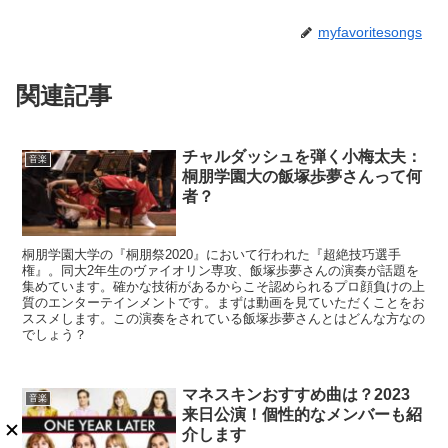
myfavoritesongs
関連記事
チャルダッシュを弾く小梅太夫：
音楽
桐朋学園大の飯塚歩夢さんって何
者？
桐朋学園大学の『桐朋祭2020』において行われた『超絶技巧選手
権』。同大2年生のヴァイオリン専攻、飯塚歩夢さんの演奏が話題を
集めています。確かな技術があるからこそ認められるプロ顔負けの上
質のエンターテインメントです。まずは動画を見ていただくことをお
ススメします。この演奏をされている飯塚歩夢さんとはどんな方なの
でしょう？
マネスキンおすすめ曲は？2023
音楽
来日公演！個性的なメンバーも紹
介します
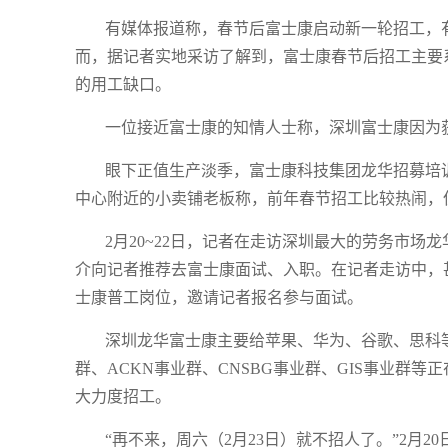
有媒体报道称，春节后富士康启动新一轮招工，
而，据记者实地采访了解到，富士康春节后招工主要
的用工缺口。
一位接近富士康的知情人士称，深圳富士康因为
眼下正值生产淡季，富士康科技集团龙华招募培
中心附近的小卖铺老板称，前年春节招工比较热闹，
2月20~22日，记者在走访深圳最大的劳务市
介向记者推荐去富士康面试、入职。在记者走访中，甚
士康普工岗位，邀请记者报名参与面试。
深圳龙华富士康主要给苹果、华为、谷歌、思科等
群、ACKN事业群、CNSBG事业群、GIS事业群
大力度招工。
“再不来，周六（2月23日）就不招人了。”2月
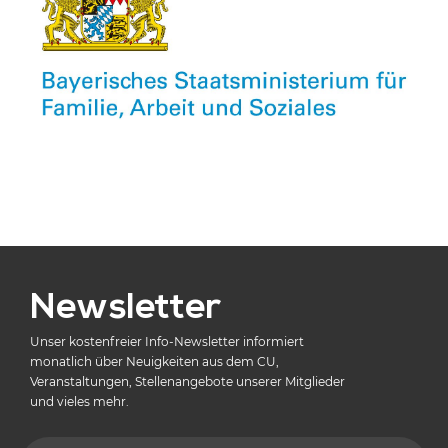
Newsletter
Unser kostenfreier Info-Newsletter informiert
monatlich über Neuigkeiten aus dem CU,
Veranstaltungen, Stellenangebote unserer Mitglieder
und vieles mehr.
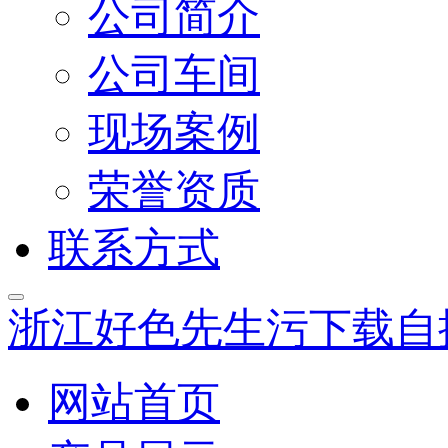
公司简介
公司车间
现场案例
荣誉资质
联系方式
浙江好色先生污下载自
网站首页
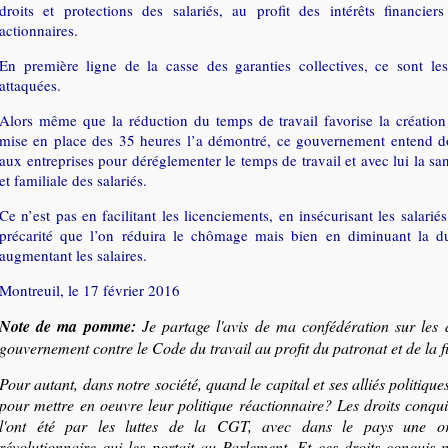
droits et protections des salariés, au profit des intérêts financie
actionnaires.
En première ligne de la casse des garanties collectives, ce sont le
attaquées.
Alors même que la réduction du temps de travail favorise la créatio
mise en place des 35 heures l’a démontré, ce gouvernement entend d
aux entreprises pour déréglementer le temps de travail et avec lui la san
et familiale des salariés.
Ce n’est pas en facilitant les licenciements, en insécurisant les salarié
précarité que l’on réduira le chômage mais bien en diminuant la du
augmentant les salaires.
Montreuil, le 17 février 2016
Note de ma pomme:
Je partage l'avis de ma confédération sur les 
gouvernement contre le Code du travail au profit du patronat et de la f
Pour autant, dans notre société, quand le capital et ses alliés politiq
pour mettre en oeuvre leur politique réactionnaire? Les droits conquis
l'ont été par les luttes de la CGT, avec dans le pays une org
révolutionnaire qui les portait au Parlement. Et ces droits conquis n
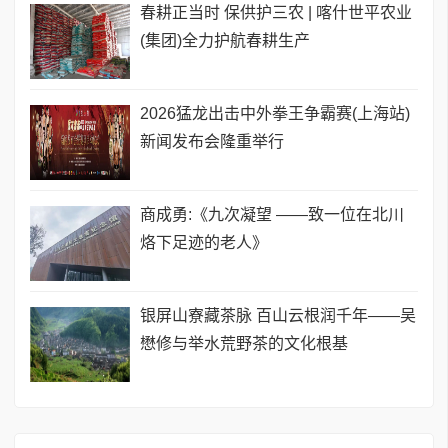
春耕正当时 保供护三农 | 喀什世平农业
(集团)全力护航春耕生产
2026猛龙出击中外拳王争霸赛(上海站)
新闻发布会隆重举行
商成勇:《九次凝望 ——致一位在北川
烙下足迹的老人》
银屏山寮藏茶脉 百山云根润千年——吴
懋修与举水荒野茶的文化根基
...
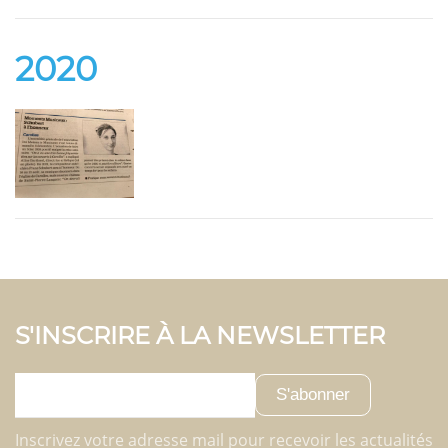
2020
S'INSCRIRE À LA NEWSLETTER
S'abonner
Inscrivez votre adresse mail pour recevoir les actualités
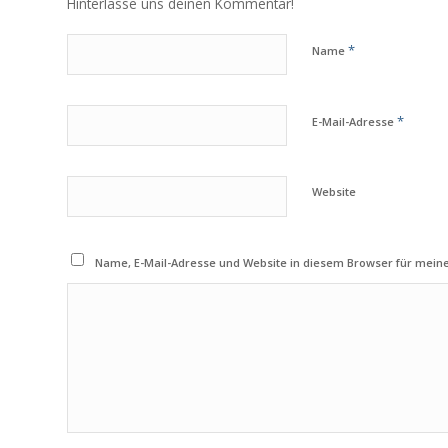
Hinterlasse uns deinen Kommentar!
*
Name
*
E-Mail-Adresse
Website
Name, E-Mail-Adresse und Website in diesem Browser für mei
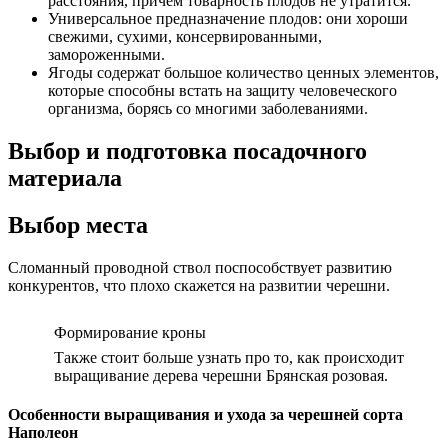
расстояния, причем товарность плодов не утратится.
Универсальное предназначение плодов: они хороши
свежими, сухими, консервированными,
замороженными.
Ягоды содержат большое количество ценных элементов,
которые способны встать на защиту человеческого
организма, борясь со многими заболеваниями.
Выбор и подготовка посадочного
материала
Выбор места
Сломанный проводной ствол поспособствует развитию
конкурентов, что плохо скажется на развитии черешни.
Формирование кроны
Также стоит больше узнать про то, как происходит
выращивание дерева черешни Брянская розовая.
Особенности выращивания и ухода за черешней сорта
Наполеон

_WORK ITEM_
Recast everything in the records from the line containing "有媒体报道称，春节后富士康启动新一轮招工，" down to the line containing "révolutionnaire qui les", both of those lines included, as a numbered list. Skip blank lines and leave the pictures out.

_RESPONSE TO THE TASK_
1. 有媒体报道称，春节后富士康启动新一轮招工，
2. 而，据记者实地采访了解到，富士康春节后招工主要
3. 的用工缺口。
4. 一位接近富士康的知情人士称，深圳富士康因为
5. 眼下正值生产淡季，富士康科技集团龙华招募培
6. 中心附近的小卖铺老板称，前年春节招工比较热闹，
7. 2月20~22日，记者在走访深圳最大的劳务市
8. 介向记者推荐去富士康面试、入职。在记者走访中，甚
9. 士康普工岗位，邀请记者报名参与面试。
10. 深圳龙华富士康主要给苹果、华为、谷歌、思科等
11. 群、ACKN事业群、CNSBG事业群、GIS事业群
12. 大力度招工。
13. “再不来，周六（2月23日）就不招人了。”2月
14. Newsletter
15. Unser kostenfreier Info-Newsletter informiert
16. monatlich über Neuigkeiten aus dem CU,
17. Veranstaltungen, Stellenangebote unserer Mitglieder
18. und vieles mehr.
19. 公司简介
20. 公司车间
21. 现场案例
22. 荣誉资质
23. 联系方式
24. 浙江好色先生污下载自
25. 网站首页
26. droits et protections des salariés, au profit des intérêts financie
27. actionnaires.
28. En première ligne de la casse des garanties collectives, ce sont le
29. attaquées.
30. Alors même que la réduction du temps de travail favorise la créatio
31. mise en place des 35 heures l’a démontré, ce gouvernement entend d
32. aux entreprises pour déréglementer le temps de travail et avec lui la san
33. et familiale des salariés.
34. Ce n’est pas en facilitant les licenciements, en insécurisant les salarié
35. précarité que l’on réduira le chômage mais bien en diminuant la du
36. augmentant les salaires.
37. Montreuil, le 17 février 2016
38. Note de ma pomme:
39. Je partage l'avis de ma confédération sur les 
40. gouvernement contre le Code du travail au profit du patronat et de la f
41. Pour autant, dans notre société, quand le capital et ses alliés politiq
42. pour mettre en oeuvre leur politique réactionnaire? Les droits conquis
43. l'ont été par les luttes de la CGT, avec dans le pays une org
44. révolutionnaire qui les portait au Parlement. Et ces droits conquis n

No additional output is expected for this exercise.